▶ _Task details_:
Can you duplicate the part of the cat-cushion post starting at "I am writing" and ending at "back wearing rollerskates."?

DMT Beauty Transformation: Life Update: The Squashing Fetish
featured Khareem Sudlow

Life Update: The Squashing Fetish

July 03, 2020DMT Beauty

#DMTBeautySpot #beauty

I am writing this whilst leaning back – reasonably heavily – on my cat cushion. Not a feather-stuffed, velvet-covered cat cushion, mind: it’s a real life cat cushion. Living and breathing. Slightly more supportive than an inanimate one, if you must know. And the constant, heavy purring is incredibly relaxing – those vibrations, along with his occasional squirmy rearranging of the limbs, provide a sort of low-key massage chair effect.

Not at all like one of those massage chairs that you get at some hairdressing salons or nail bars. Where on earth do they get those monstrosities from? I don’t think I’ve ever felt safe in one, let alone relaxed. The clanky rollers that move up and down beneath the pleather surface, the “fingers” that knead at your shoulders…it’s like being massaged by Edward Scissorhands, except that he’s doing it crouching on your back wearing rollerskates.

Anyway, I don’t know why the cat has suddenly taken to squeezing himself behind me as I sit at my desk – it’s as though he’s developed some sort of squashing fetish. The more I lean back, the more he loves it. It’s all very odd and I’m not sure I’m entirely comfortable with it, despite the fact that it feels really nice. I just worry about his little bones, or that he might suffocate. But still, he jumps in and crawls into the space behind my back and then pokes at me with his paws until I lean back and exert some pressure…

I’ve been at my desk a lot. I know you probably think I’ve been off having a lovely old time, but I have been working. Just not online. No checking Instagram every ten minutes, no Twitter notifications or Youtube alerts: just good old-fashioned typing away on Microsoft Word, typing like it’s 1999.

I say “working” but I use that word loosely because my brain is still very firmly in lockdown mode, despite the country starting to open back up for business. My brain just won’t seem to exit itself from the emergency energy saving programme it entered back in March; whenever something pressing needs to be done, it replies telepathically with oh, don’t worry about it. Life’s too short. There are bigger fish to fry. And other clich├ęs. A rolling stone gathers no moss.

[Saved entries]
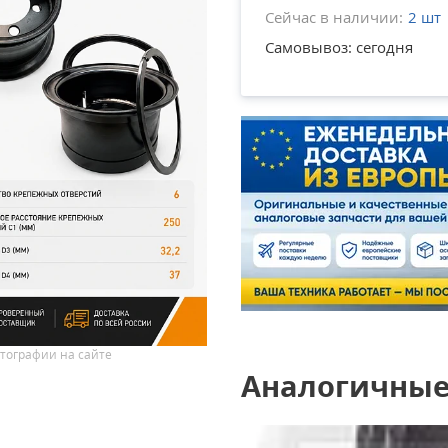
Сейчас в наличии:
2 шт
Самовывоз: сегодня
тографии на сайте
Аналогичные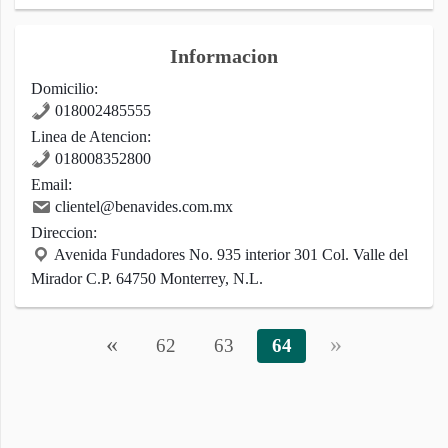
Informacion
Domicilio:
018002485555
Linea de Atencion:
018008352800
Email:
clientel@benavides.com.mx
Direccion:
Avenida Fundadores No. 935 interior 301 Col. Valle del
Mirador C.P. 64750 Monterrey, N.L.
«
»
62
63
64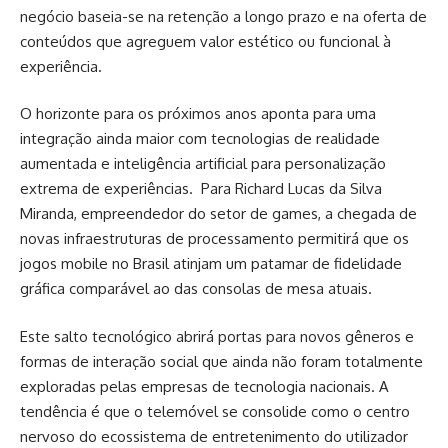
negócio baseia-se na retenção a longo prazo e na oferta de
conteúdos que agreguem valor estético ou funcional à
experiência.
O horizonte para os próximos anos aponta para uma
integração ainda maior com tecnologias de realidade
aumentada e inteligência artificial para personalização
extrema de experiências. Para Richard Lucas da Silva
Miranda, empreendedor do setor de games, a chegada de
novas infraestruturas de processamento permitirá que os
jogos mobile no Brasil atinjam um patamar de fidelidade
gráfica comparável ao das consolas de mesa atuais.
Este salto tecnológico abrirá portas para novos gêneros e
formas de interação social que ainda não foram totalmente
exploradas pelas empresas de tecnologia nacionais. A
tendência é que o telemóvel se consolide como o centro
nervoso do ecossistema de entretenimento do utilizador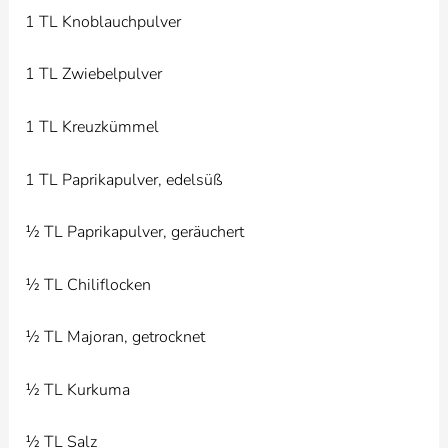
1 TL Knoblauchpulver
1 TL Zwiebelpulver
1 TL Kreuzkümmel
1 TL Paprikapulver, edelsüß
½ TL Paprikapulver, geräuchert
½ TL Chiliflocken
½ TL Majoran, getrocknet
½ TL Kurkuma
½ TL Salz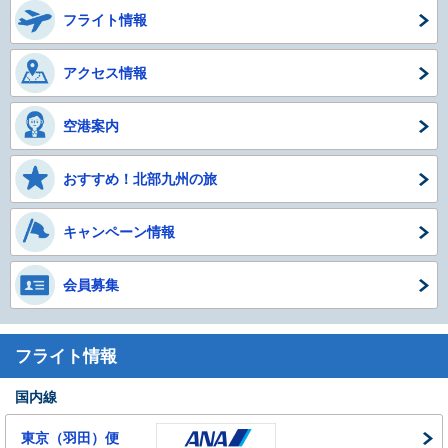
フライト情報
アクセス情報
空港案内
おすすめ！北部九州の旅
キャンペーン情報
会員募集
フライト情報
国内線
東京（羽田）便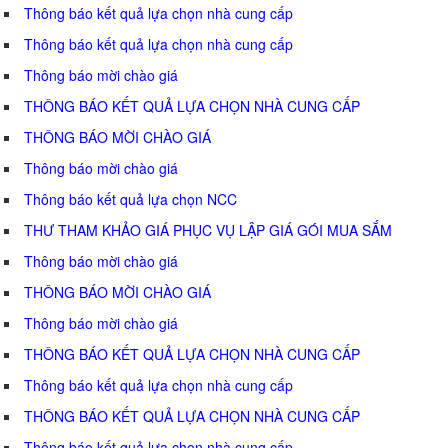
Thông báo kết quả lựa chọn nhà cung cấp
Thông báo kết quả lựa chọn nhà cung cấp
Thông báo mời chào giá
THÔNG BÁO KẾT QUẢ LỰA CHỌN NHÀ CUNG CẤP
THÔNG BÁO MỜI CHÀO GIÁ
Thông báo mời chào giá
Thông báo kết quả lựa chọn NCC
THƯ THAM KHẢO GIÁ PHỤC VỤ LẬP GIÁ GÓI MUA SẮM
Thông báo mời chào giá
THÔNG BÁO MỜI CHÀO GIÁ
Thông báo mời chào giá
THÔNG BÁO KẾT QUẢ LỰA CHỌN NHÀ CUNG CẤP
Thông báo kết quả lựa chọn nhà cung cấp
THÔNG BÁO KẾT QUẢ LỰA CHỌN NHÀ CUNG CẤP
Thông báo kết quả lựa chọn nhà cung cấp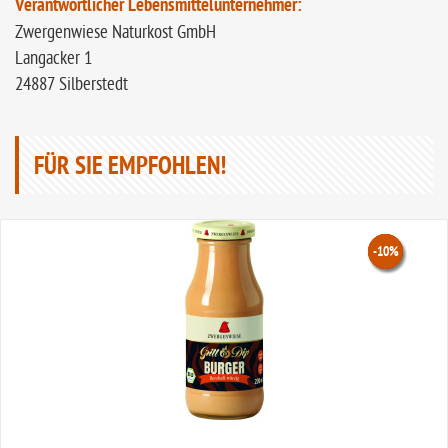
Verantwortlicher Lebensmittelunternehmer:
Zwergenwiese Naturkost GmbH
Langacker 1
24887 Silberstedt
FÜR SIE EMPFOHLEN!
-10%
-10%
-10%
-10%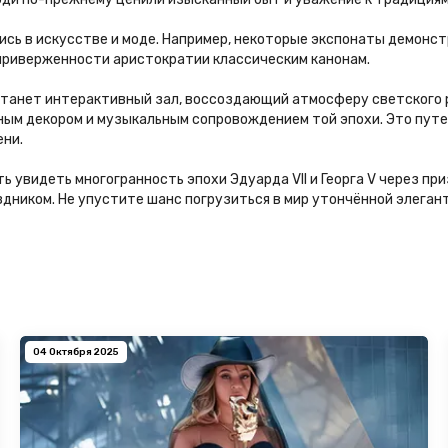
лись в искусстве и моде. Например, некоторые экспонаты демонс
 приверженности аристократии классическим канонам.
танет интерактивный зал, воссоздающий атмосферу светского р
ным декором и музыкальным сопровождением той эпохи. Это путе
ени.
ь увидеть многогранность эпохи Эдуарда VII и Георга V через пр
дником. Не упустите шанс погрузиться в мир утончённой элеган
04 Октября 2025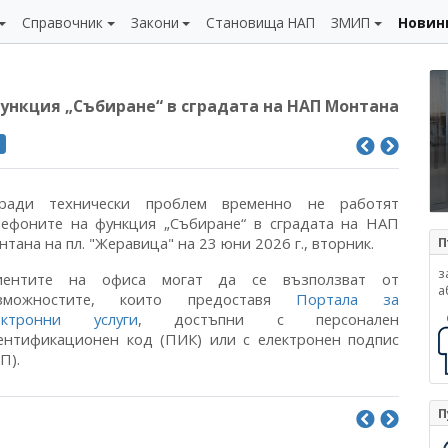
Справочник
Закони
Становища НАП
ЗМИП
Новин
ункция „Събиране“ в сградата на НАП Монтана
и
ради технически проблем временно не работят
лефоните на функция „Събиране“ в сградата на НАП
тана на пл. "Жеравица" на 23 юни 2026 г., вторник.
П
з
иентите на офиса могат да се възползват от
а
зможностите, които предоставя
Портала за
ектронни услуги
, достъпни с персонален
ентификационен код (ПИК) или с електронен подпис
П).
П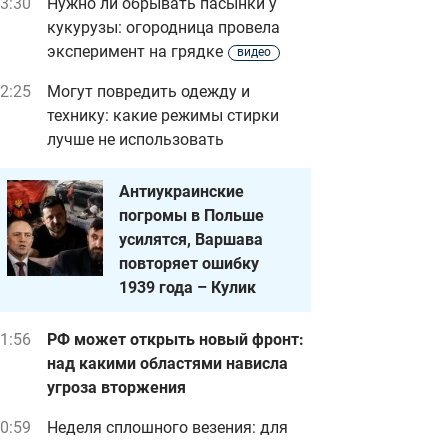
3:30
Нужно ли обрывать пасынки у
кукурузы: огородница провела
эксперимент на грядке
видео
2:25
Могут повредить одежду и
технику: какие режимы стирки
лучше не использовать
Антиукраинские
погромы в Польше
усилятся, Варшава
повторяет ошибку
1939 года – Кулик
1:56
РФ может открыть новый фронт:
над какими областями нависла
угроза вторжения
0:59
Неделя сплошного везения: для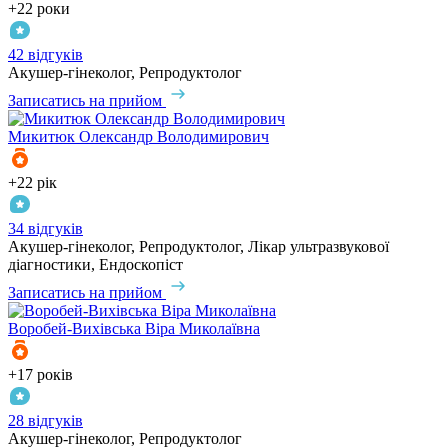
+22 роки
42 відгуків
Акушер-гінеколог, Репродуктолог
Записатись на прийом
Микитюк
Олександр Володимирович
+22 рік
34 відгуків
Акушер-гінеколог, Репродуктолог, Лікар ультразвукової
діагностики, Ендоскопіст
Записатись на прийом
Воробей-Вихівська
Віра Миколаївна
+17 років
28 відгуків
Акушер-гінеколог, Репродуктолог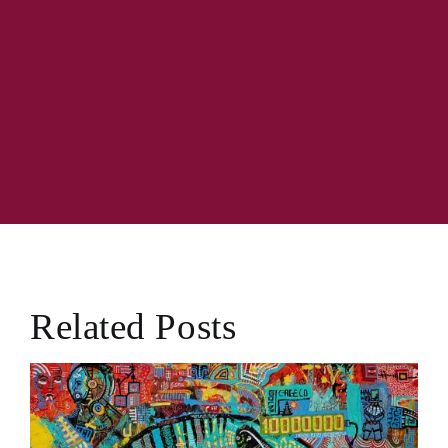
Related Posts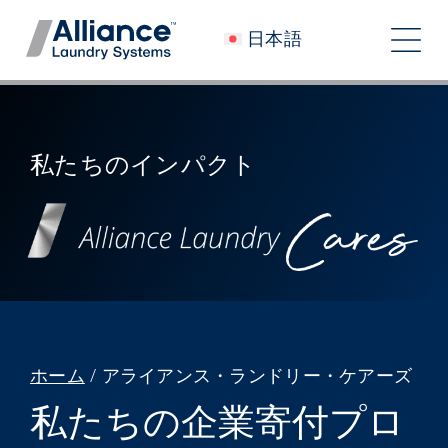
コ
日本語
ン
ト
テ
グ
ン
会社概要
ツ
ル
へ
私たちと働く
私たちのインパクト
ナ
ス
私たちのインパクト
キ
ビ
ッ
採用情報
プ
ゲ
ニュースルーム
ー
シ
投資家
ホーム
/
アライアンス・ランドリー・ケアーズ
ョ
私たちの企業寄付プロ
コンタクト
ン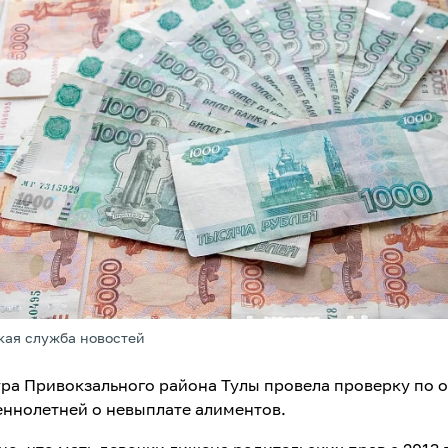
кая служба новостей
ра Привокзального района Тулы провела проверку по
ннолетней о невыплате алиментов.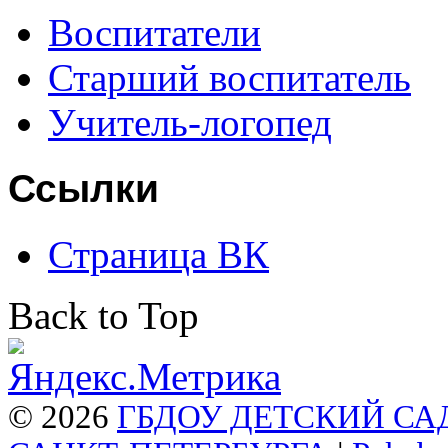
Воспитатели
Старший воспитатель
Учитель-логопед
Ссылки
Страница ВК
Back to Top
© 2026
ГБДОУ ДЕТСКИЙ СА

▶ _Task response_:
I am writing this whilst leaning back – reasonably heavily – on my cat cushion. Not a feather-stuffed, velvet-covered cat cushion, mind: it’s a real life cat cushion. Living and breathing. Slightly more supportive than an inanimate one, if you must know. And the constant, heavy purring is incredibly relaxing – those vibrations, along with his occasional squirmy rearranging of the limbs, provide a sort of low-key massage chair effect.

Not at all like one of those massage chairs that you get at some hairdressing salons or nail bars. Where on earth do they get those monstrosities from? I don’t think I’ve ever felt safe in one, let alone relaxed. The clanky rollers that move up and down beneath the pleather surface, the “fingers” that knead at your shoulders…it’s like being massaged by Edward Scissorhands, except that he’s doing it crouching on your back wearing rollerskates.